- **Consigna de trabajo 1**:
Presenta como una lista JSON de cadenas, una por línea y sin las líneas en blanco, las líneas de los registros comprendidas entre la que contiene "#### Venus Invitational" y la que contiene "#### 4 Travelers - Gin", ambas incluidas.

Un salto de fe y coraje
Sin dudas, la Segunda Guerra Mundial ha sido la madre de todas las guerras. Fue una contienda verdaderamente global, que empezó con la última carga de caballería y terminó con las primeras bombas atómicas. Por eso, es que ha brindado las más diversas perspectivas, incluyendo las más alejadas (aparentemente) del campo de batalla: desde “La lista de Schindler”, de Steven Spielberg; “El pianista”, de Roman Polanski, y “El tren de la vida”, de Radu Mihaileanu (por citar sólo tres miradas sobre la Shoá); “La caída de Oliver Hirschbiegel” (la guerra vista desde el aislado búnker hitleriano); “El código Enigma” (el desciframiento del código usado por Alemania); y sumamos aquí aportes de dos viejos camaradas: “La tumba de las luciérnagas” de Isao Takahata (la tragedia personal de dos huérfanos japoneses) y “El viento se levanta” de Hayao Miyazaki (sobre Jiro Horikoshi, creador del caza Mitsubishi A6M Zero). Quizás porque el campo de batalla estuvo en todas partes.
Dicho lo anterior, no podemos negar que la mayor potencia narrativa quizás esté en el retrato de los combates: en buena medida porque en ese conflicto se actualizó la dinámica de la narrativa bélica, que tuvo como patriarca a un Stephen Crane de 25 años cuando escribió su célebre novela “La roja insignia del coraje”: la historia de un conscripto en la batalla de Chancellorsville, en la guerra civil estadounidense, donde no se ve ni siquiera qué hay del otro lado (desde donde vienen los tiros). Mucha agua ha pasado desde los alemanes silbadores de la serie “Combate”: “Rescatando al soldado Ryan” (Spielberg otra vez), “La delgada línea roja” (Terrence Malick), “Corazones de hierro” de David Ayer y el magistral díptico de Clint Eastwood (“La conquista del honor” y “Cartas de Iwo Jima”) son algunas de las cumbres más recientes en esta narrativa. Viendo el intento de Eastwood sobre la “guerra moderna” (“Francotirador”) vemos el porqué de la fascinación que nos genera aquella vieja contienda.

- **Registros de la tarea**:
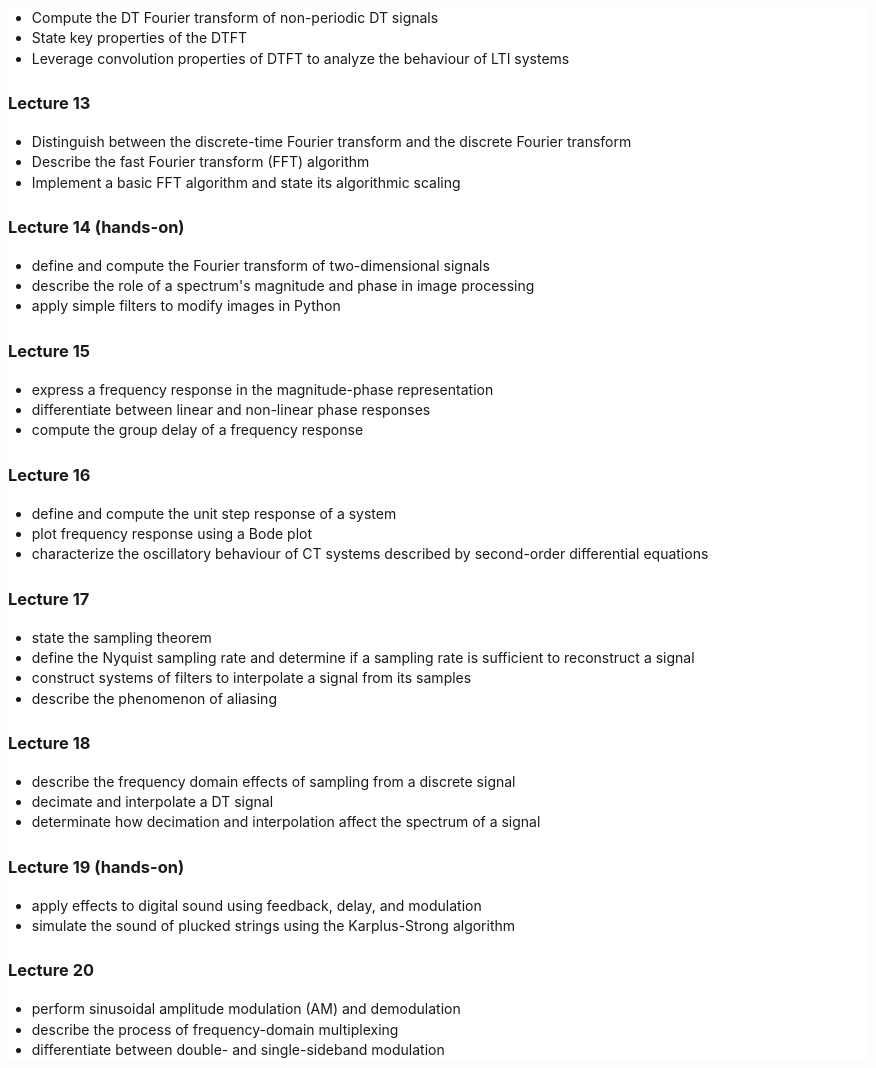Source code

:  * Compute the DT Fourier transform of non-periodic DT signals
 * State key properties of the DTFT 
 * Leverage convolution properties of DTFT to analyze the behaviour of LTI systems

### Lecture 13

 * Distinguish between the discrete-time Fourier transform and the discrete Fourier transform
 * Describe the fast Fourier transform (FFT) algorithm
 * Implement a basic FFT algorithm and state its algorithmic scaling

### Lecture 14 (hands-on)

 * define and compute the Fourier transform of two-dimensional signals
 * describe the role of a spectrum's magnitude and phase in image processing 
 * apply simple filters to modify images in Python 

### Lecture 15

 * express a frequency response in the magnitude-phase representation
 * differentiate between linear and non-linear phase responses
 * compute the group delay of a frequency response

### Lecture 16

 * define and compute the unit step response of a system
 * plot frequency response using a Bode plot
 * characterize the oscillatory behaviour of CT systems described by second-order differential equations

### Lecture 17

 * state the sampling theorem
 * define the Nyquist sampling rate and determine if a sampling rate is sufficient to reconstruct a signal
 * construct systems of filters to interpolate a signal from its samples
 * describe the phenomenon of aliasing

### Lecture 18

 * describe the frequency domain effects of sampling from a discrete signal
 * decimate and interpolate a DT signal
 * determinate how decimation and interpolation affect the spectrum of a signal

### Lecture 19 (hands-on)

 * apply effects to digital sound using feedback, delay, and modulation
 * simulate the sound of plucked strings using the Karplus-Strong algorithm 

### Lecture 20

 * perform sinusoidal amplitude modulation (AM) and demodulation
 * describe the process of frequency-domain multiplexing
 * differentiate between double- and single-sideband modulation
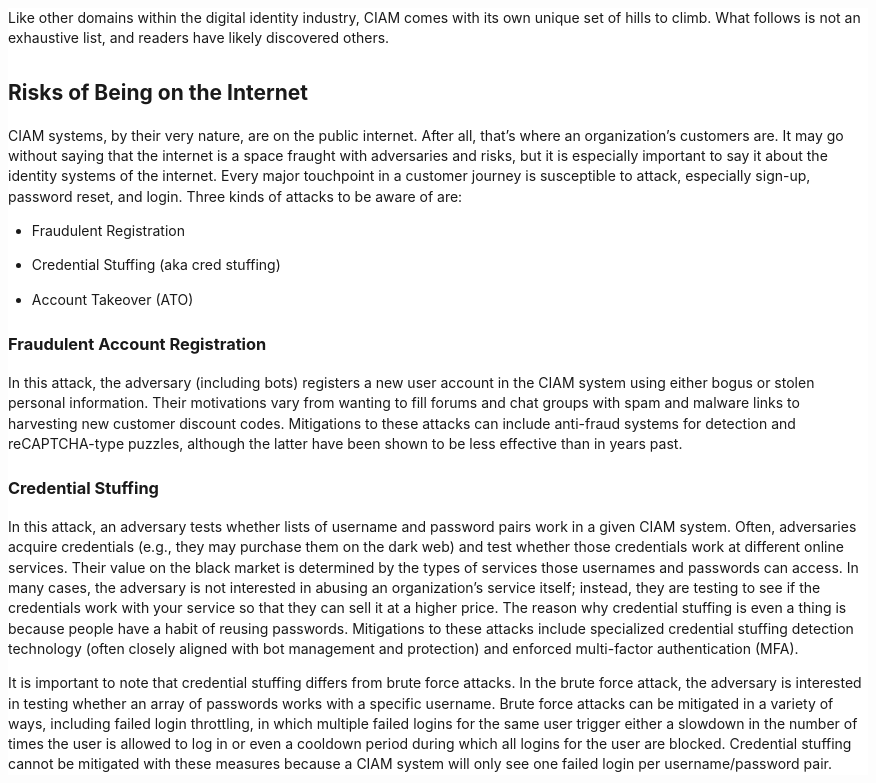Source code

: Like other domains within the digital identity industry, CIAM comes with
its own unique set of hills to climb. What follows is not an exhaustive
list, and readers have likely discovered others.

Risks of Being on the Internet
------------------------------

CIAM systems, by their very nature, are on the public internet. After
all, that’s where an organization’s customers are. It may go without
saying that the internet is a space fraught with adversaries and risks,
but it is especially important to say it about the identity systems of
the internet. Every major touchpoint in a customer journey is
susceptible to attack, especially sign-up, password reset, and login.
Three kinds of attacks to be aware of are:

-   Fraudulent Registration

-   Credential Stuffing (aka cred stuffing)

-   Account Takeover (ATO)

### 

### Fraudulent Account Registration

In this attack, the adversary (including bots) registers a new user
account in the CIAM system using either bogus or stolen personal
information. Their motivations vary from wanting to fill forums and chat
groups with spam and malware links to harvesting new customer discount
codes. Mitigations to these attacks can include anti-fraud systems for
detection and reCAPTCHA-type puzzles, although the latter have been
shown to be less effective than in years past.

### Credential Stuffing

In this attack, an adversary tests whether lists of username and
password pairs work in a given CIAM system. Often, adversaries acquire
credentials (e.g., they may purchase them on the dark web) and test
whether those credentials work at different online services. Their value
on the black market is determined by the types of services those
usernames and passwords can access. In many cases, the adversary is not
interested in abusing an organization’s service itself; instead, they
are testing to see if the credentials work with your service so that
they can sell it at a higher price. The reason why credential stuffing
is even a thing is because people have a habit of reusing passwords.
Mitigations to these attacks include specialized credential stuffing
detection technology (often closely aligned with bot management and
protection) and enforced multi-factor authentication (MFA).

It is important to note that credential stuffing differs from brute
force attacks. In the brute force attack, the adversary is interested in
testing whether an array of passwords works with a specific username.
Brute force attacks can be mitigated in a variety of ways, including
failed login throttling, in which multiple failed logins for the same
user trigger either a slowdown in the number of times the user is
allowed to log in or even a cooldown period during which all logins for
the user are blocked. Credential stuffing cannot be mitigated with these
measures because a CIAM system will only see one failed login per
username/password pair.
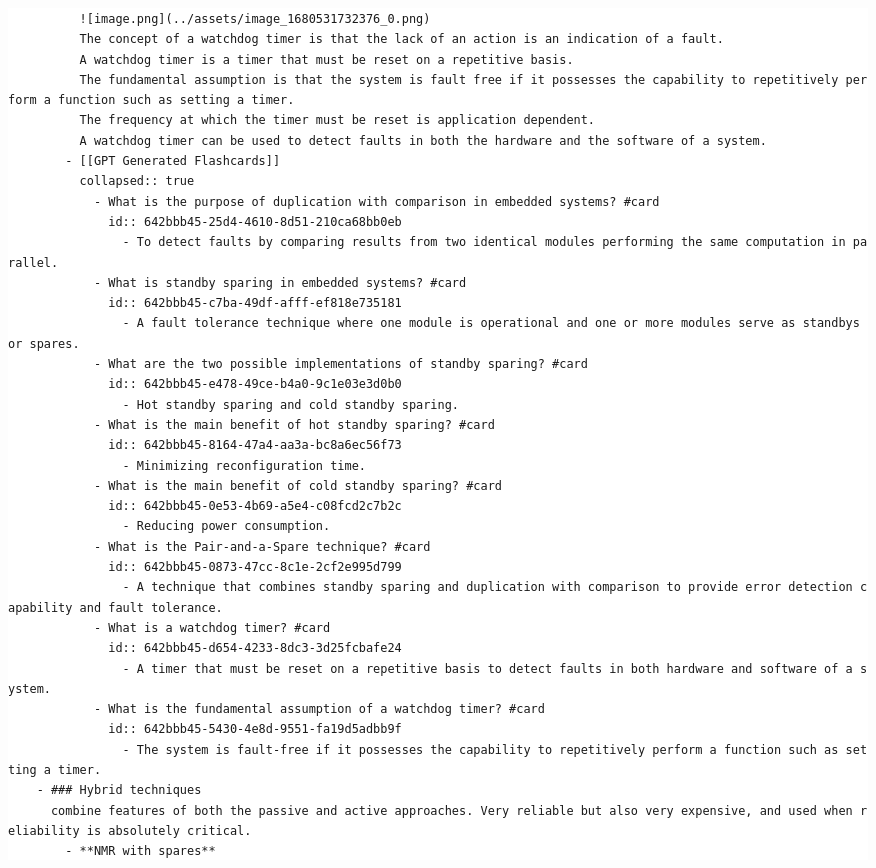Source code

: 			  ![image.png](../assets/image_1680531732376_0.png) 
			  The concept of a watchdog timer is that the lack of an action is an indication of a fault.
			  A watchdog timer is a timer that must be reset on a repetitive basis.
			  The fundamental assumption is that the system is fault free if it possesses the capability to repetitively perform a function such as setting a timer.
			  The frequency at which the timer must be reset is application dependent.
			  A watchdog timer can be used to detect faults in both the hardware and the software of a system.
			- [[GPT Generated Flashcards]]
			  collapsed:: true
				- What is the purpose of duplication with comparison in embedded systems? #card
				  id:: 642bbb45-25d4-4610-8d51-210ca68bb0eb
					- To detect faults by comparing results from two identical modules performing the same computation in parallel.
				- What is standby sparing in embedded systems? #card
				  id:: 642bbb45-c7ba-49df-afff-ef818e735181
					- A fault tolerance technique where one module is operational and one or more modules serve as standbys or spares.
				- What are the two possible implementations of standby sparing? #card
				  id:: 642bbb45-e478-49ce-b4a0-9c1e03e3d0b0
					- Hot standby sparing and cold standby sparing.
				- What is the main benefit of hot standby sparing? #card
				  id:: 642bbb45-8164-47a4-aa3a-bc8a6ec56f73
					- Minimizing reconfiguration time.
				- What is the main benefit of cold standby sparing? #card
				  id:: 642bbb45-0e53-4b69-a5e4-c08fcd2c7b2c
					- Reducing power consumption.
				- What is the Pair-and-a-Spare technique? #card
				  id:: 642bbb45-0873-47cc-8c1e-2cf2e995d799
					- A technique that combines standby sparing and duplication with comparison to provide error detection capability and fault tolerance.
				- What is a watchdog timer? #card
				  id:: 642bbb45-d654-4233-8dc3-3d25fcbafe24
					- A timer that must be reset on a repetitive basis to detect faults in both hardware and software of a system.
				- What is the fundamental assumption of a watchdog timer? #card
				  id:: 642bbb45-5430-4e8d-9551-fa19d5adbb9f
					- The system is fault-free if it possesses the capability to repetitively perform a function such as setting a timer.
		- ### Hybrid techniques 
		  combine features of both the passive and active approaches. Very reliable but also very expensive, and used when reliability is absolutely critical.
			- **NMR with spares**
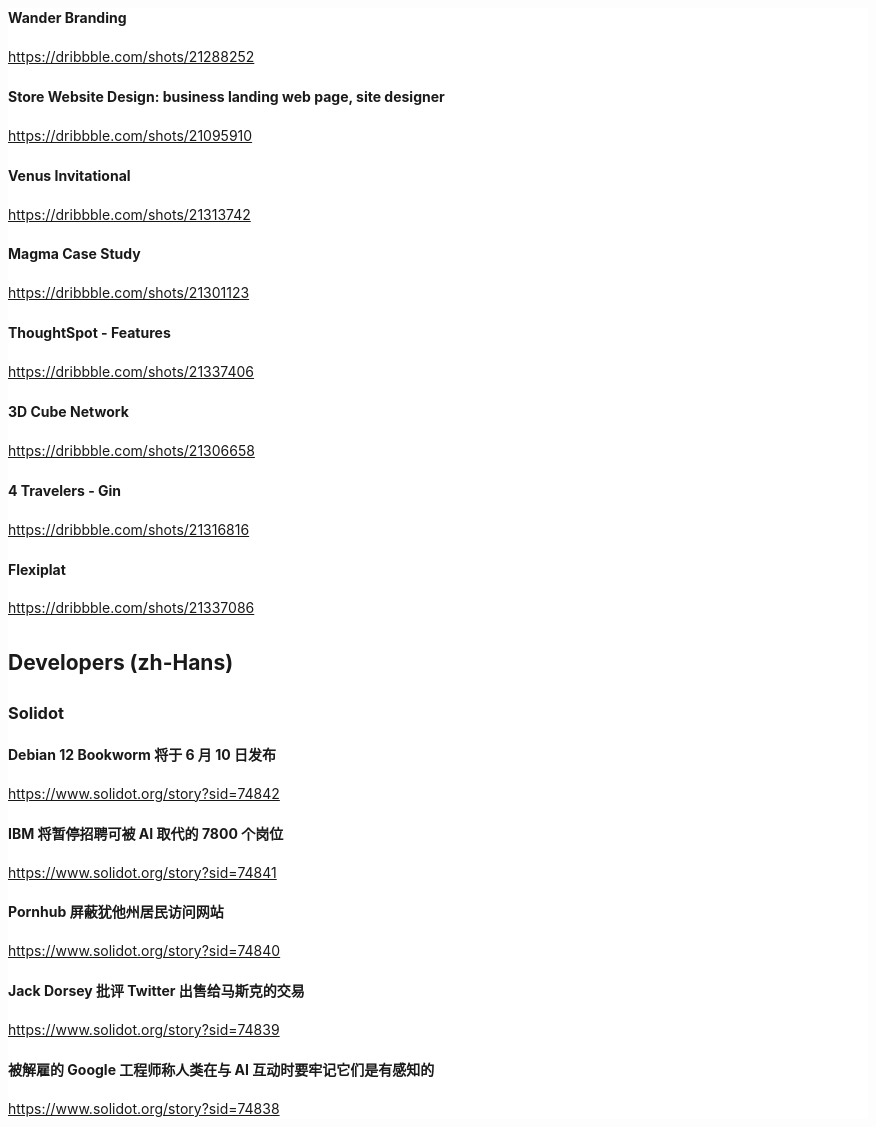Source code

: #### Wander Branding

https://dribbble.com/shots/21288252

#### Store Website Design: business landing web page, site designer

https://dribbble.com/shots/21095910

#### Venus Invitational

https://dribbble.com/shots/21313742

#### Magma Case Study

https://dribbble.com/shots/21301123

#### ThoughtSpot - Features

https://dribbble.com/shots/21337406

#### 3D Cube Network

https://dribbble.com/shots/21306658

#### 4 Travelers - Gin

https://dribbble.com/shots/21316816

#### Flexiplat

https://dribbble.com/shots/21337086

## Developers (zh-Hans)

### Solidot

#### Debian 12 Bookworm 将于 6 月 10 日发布

https://www.solidot.org/story?sid=74842

#### IBM 将暂停招聘可被 AI 取代的 7800 个岗位

https://www.solidot.org/story?sid=74841

#### Pornhub 屏蔽犹他州居民访问网站

https://www.solidot.org/story?sid=74840

#### Jack Dorsey 批评 Twitter 出售给马斯克的交易

https://www.solidot.org/story?sid=74839

#### 被解雇的 Google 工程师称人类在与 AI 互动时要牢记它们是有感知的

https://www.solidot.org/story?sid=74838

- **Consigna de trabajo 2**:
Según el fragmento sobre la Segunda Guerra Mundial en el cine, ¿por qué esa guerra ha brindado perspectivas tan diversas? Responde en una a tres oraciones.

- **Solución del problema 1**:
[
  "#### Venus Invitational",
  "https://dribbble.com/shots/21313742",
  "#### Magma Case Study",
  "https://dribbble.com/shots/21301123",
  "#### ThoughtSpot - Features",
  "https://dribbble.com/shots/21337406",
  "#### 3D Cube Network",
  "https://dribbble.com/shots/21306658",
  "#### 4 Travelers - Gin"
]

- **Solución del problema 2**:
Porque fue una contienda verdaderamente global, que empezó con la última carga de caballería y terminó con las primeras bombas atómicas. El fragmento añade que quizás se deba a que el campo de batalla estuvo en todas partes.